Mike Waters is head of market analysis at Arval

I was pleased to see the recent Enterprise Rent-A-Car research which showed that the number of grey fleet drivers in smaller businesses has been falling. However, what was worrying was that according to the findings, 40% of the 400 SMEs questioned were still running no document checks at all for employees using their own vehicles on work business. The research also found just a quarter of businesses check the suitability of a grey fleet driver's vehicle.

All businesses need to take tighter control of this important area and not just because of health and safety concerns. Many organisations are placing a strong focus on their environmental policies at the moment but if they don't know what vehicles their employees are driving and claiming business mileage on, they could be ignoring a large area of inefficiency.
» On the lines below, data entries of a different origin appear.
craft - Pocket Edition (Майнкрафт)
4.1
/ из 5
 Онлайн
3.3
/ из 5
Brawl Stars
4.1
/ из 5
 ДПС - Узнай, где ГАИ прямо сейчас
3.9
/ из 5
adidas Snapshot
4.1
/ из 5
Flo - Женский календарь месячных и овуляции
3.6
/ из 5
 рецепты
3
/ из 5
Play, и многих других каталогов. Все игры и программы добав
If you don't put in place any controls then your employees could, quite literally, be driving anything and claiming business miles against it.

For example, these are all real examples of grey fleet vehicles - a Ferrari 360 Spider, a 1983 Citroen 2CV, an Austin 7, a Jungheinrich forklift truck and a quad bike. Can you believe that someone within an organisation had actually claimed for 900 business miles on a quad bike? The CO2 and fuel implications of these vehicles are beyond a joke, the Ferrari 360 Spider has a CO2 rating of 440g/km and only does 14 miles to the gallon.

These are extreme examples but unless companies have control measures in place, their grey fleet could be costing them from an environmental and a health and safety point of view - it's simply not worth the risk.

The first thing a business should do is try to understand the scale of the problem. Don't just label your whole grey fleet as one, categorise the drivers and look at the most effective alternatives based on the mileage, number and frequency of journeys involved. This might involve pool cars, daily rental or a fully expensed company car, all options that can be effectively managed.

If use of a grey fleet vehicle is unavoidable then put clear controls in place about what vehicles are allowed to be used. For example, a company can set limits on CO2 emissions and EuroNCAP ratings.